Our local communities geographically define our University; this is where our employees live and where our economic, cultural and human capital can be most directly felt. But the local is also global, and great universities must also directly engage their expertise and resources more broadly to nurture an equitable and educated society.
Strategic Aim 3.1: Enact a shared approach to all partnerships that foregrounds Wake Forest’s unique strengths in teaching and research, scholarship and creative work as we more fully honor our commitment to the wellbeing of our local, regional and global communities.
- As informed by the emerging work related to Goals 1 and 2, map our current community-based activities onto:
- our core strengths in teaching and research, scholarship and creative work;
- the most pressing problems facing our local and regional communities.
- Determine areas for prioritization by identifying areas of intersection between our core strengths and the needs of our communities (see Aims 1.2, 1.3, and 2.1).
- Determine and implement a comprehensive approach for more effectively coordinating with our external partners with whom we share a common commitment to the wellbeing of our communities.
Strategic Aim 3.2: Align our infrastructure for supporting community engagement with best practices for building and sustaining meaningful, mutual partnerships within the areas of emphasis identified through Aim 3.1.
- Implement a sustainable approach to securing, allocating, and understanding the impact of resources that support the well-being of our communities.
- Assess our capabilities and capacities relative to best practices in community-engaged research, scholarship and creative work to identify processes and principles through which we can become more effective partners within our communities.
Strategic Aim 3.3: Reinforce Wake Forest’s role as a leading collaborator in Winston-Salem, the Piedmont Triad region, Charlotte and the State of North Carolina by becoming a stronger partner in supporting and promoting the economic development of our communities.

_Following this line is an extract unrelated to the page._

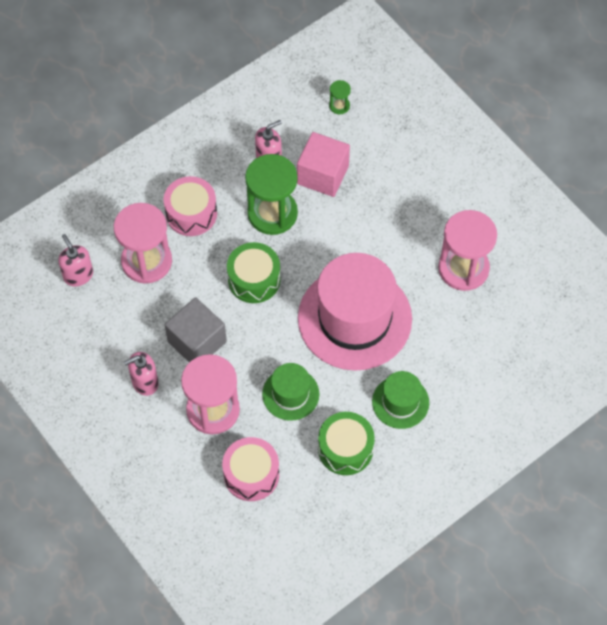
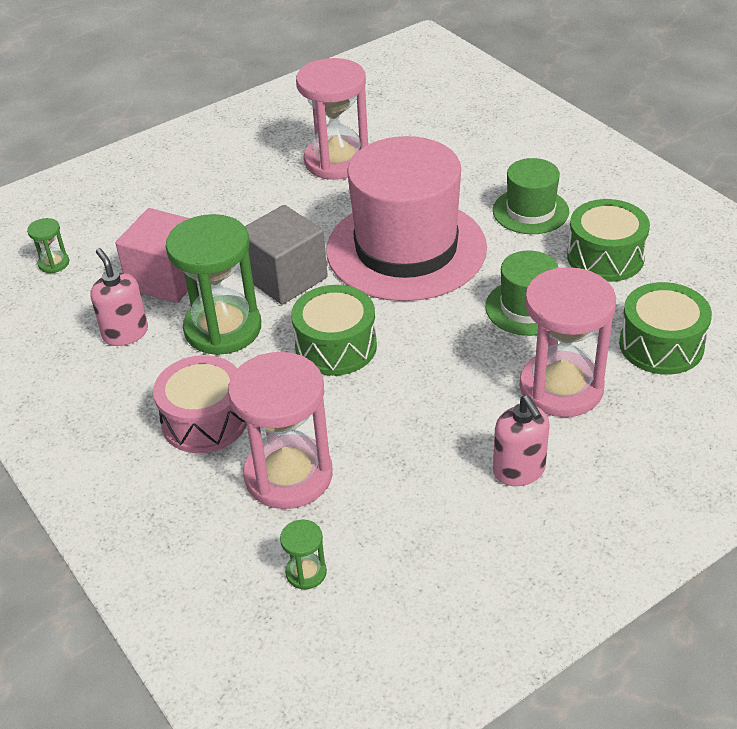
camera: 85 degrees left, 20 degrees down
pink soap dispenser [58,234,93,287] -> green hourglass [280,520,327,589]
grey cube [165,297,227,362] -> grey cube moved to [245,205,328,305]
pink drum [222,437,279,501] -> green drum [619,282,712,375]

- Map the existing ways in which Wake Forest contributes to the economic development of the region to include partnerships, memberships and other sources of support (see Aim 3.1).
- As informed by the emerging work related to Goals 1 and 2, determine the most strategic ways we can support the economic development of the region based on:
- Wake Forest’s unique areas of distinction; and
- The ways in which we can work with other local higher education institutions and non-profits to promote the economic development of our region.